Opinion
2008-475 N CR.
Decided October 13, 2009.
Appeal from a judgment of the District Court of Nassau County, First District (William J. O'Brien, J.), rendered January 28, 2008. The judgment convicted defendant, after a nonjury trial, of criminal trespass in the third degree.
ORDERED that the judgment of conviction is reversed, on the law, and the accusatory instrument is dismissed.
PRESENT: MOLIA, J.P., NICOLAI and TANENBAUM, JJ.
Defendant was charged with criminal trespass in the third degree (Penal Law § 140.10 [a]). The charge stemmed from his alleged trespassing inside the cafeteria of the University Center on the campus of Adelphi University.
In order to be facially sufficient, the accusatory instrument, whether an information or misdemeanor complaint, had to set forth evidentiary factual allegations providing reasonable cause to believe that defendant committed the offense charged ( see CPL 100.15; 100.40 [1] [a], [b] [applicable to informations]; [4] [a], [b] [applicable to misdemeanor complaints]; People v Dumas, 68 NY2d 729, 731). Penal Law § 140.10 (a) provides, in pertinent part:
"A person is guilty of criminal trespass in the third degree when he knowingly enters or remains unlawfully in a building or upon real property (a) which is fenced or otherwise enclosed in a manner designed to exclude intruders . . ."

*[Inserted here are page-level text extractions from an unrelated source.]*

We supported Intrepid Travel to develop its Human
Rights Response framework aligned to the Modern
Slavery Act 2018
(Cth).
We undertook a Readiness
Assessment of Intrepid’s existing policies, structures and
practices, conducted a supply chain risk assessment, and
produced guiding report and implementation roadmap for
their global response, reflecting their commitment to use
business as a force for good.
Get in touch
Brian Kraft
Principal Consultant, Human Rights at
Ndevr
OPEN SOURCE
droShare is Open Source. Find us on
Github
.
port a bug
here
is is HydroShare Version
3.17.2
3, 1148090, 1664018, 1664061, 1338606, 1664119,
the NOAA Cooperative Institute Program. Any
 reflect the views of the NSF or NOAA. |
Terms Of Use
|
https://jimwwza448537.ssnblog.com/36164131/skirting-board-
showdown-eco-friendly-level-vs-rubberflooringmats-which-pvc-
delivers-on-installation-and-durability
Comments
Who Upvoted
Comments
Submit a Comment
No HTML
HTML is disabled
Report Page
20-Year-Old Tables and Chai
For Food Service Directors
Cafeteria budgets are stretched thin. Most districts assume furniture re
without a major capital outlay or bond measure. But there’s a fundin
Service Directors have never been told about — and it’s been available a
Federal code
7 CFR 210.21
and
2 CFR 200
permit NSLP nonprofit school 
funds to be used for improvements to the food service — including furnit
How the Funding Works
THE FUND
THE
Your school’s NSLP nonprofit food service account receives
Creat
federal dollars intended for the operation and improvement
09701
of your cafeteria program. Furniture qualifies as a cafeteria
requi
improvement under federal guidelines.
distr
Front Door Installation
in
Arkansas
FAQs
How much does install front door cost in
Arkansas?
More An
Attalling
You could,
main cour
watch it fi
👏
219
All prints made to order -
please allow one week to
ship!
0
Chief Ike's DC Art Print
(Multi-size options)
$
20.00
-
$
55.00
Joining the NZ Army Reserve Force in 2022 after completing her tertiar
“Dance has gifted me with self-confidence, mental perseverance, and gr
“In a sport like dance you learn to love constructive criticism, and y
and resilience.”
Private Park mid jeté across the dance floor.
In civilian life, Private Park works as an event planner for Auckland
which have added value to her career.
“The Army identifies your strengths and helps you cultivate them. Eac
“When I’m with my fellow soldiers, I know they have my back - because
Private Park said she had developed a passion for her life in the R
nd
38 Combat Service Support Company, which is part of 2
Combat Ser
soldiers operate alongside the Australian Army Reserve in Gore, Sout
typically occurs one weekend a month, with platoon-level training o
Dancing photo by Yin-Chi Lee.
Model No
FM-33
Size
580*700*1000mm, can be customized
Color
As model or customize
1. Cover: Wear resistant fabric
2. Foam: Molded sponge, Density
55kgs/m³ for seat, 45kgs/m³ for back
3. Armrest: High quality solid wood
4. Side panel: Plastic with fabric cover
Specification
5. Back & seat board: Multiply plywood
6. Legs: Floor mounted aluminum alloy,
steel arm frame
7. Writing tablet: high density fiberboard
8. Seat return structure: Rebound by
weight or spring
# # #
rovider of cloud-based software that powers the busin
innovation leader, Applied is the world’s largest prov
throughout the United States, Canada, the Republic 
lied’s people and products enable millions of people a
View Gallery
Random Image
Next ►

As defendant argues, and the People concede, the accusatory instrument here is facially insufficient, because it contains no evidentiary factual allegations to the effect that the property upon which defendant is alleged to have trespassed — the cafeteria — was "fenced or otherwise enclosed in a manner designed to exclude intruders" ( see People v Moore , 5 NY3d 725 ; People v O'Connor , 22 Misc 3d 140[A], 2009 NY Slip Op 50395[U] [App Term, 9th 10th Jud Dists 2009]). Because this facial insufficiency is a jurisdictional defect ( see People v Dumas, 68 NY2d at 731; People v Hoffman, 180 Misc 2d 382, 383 [App Term, 9th 10th Jud Dists 1999]; see also People v Alejandro, 70 NY2d 133), the accusatory instrument must be dismissed ( see People v Kerr , 20 Misc 3d 73 [App Term, 9th 10th Jud Dists 2008]; see also People v Moore , 5 NY3d 725 ).
In view of our disposition of the matter, we do not address any other issues.
Molia, J.P., Nicolai and Tanenbaum, JJ., concur.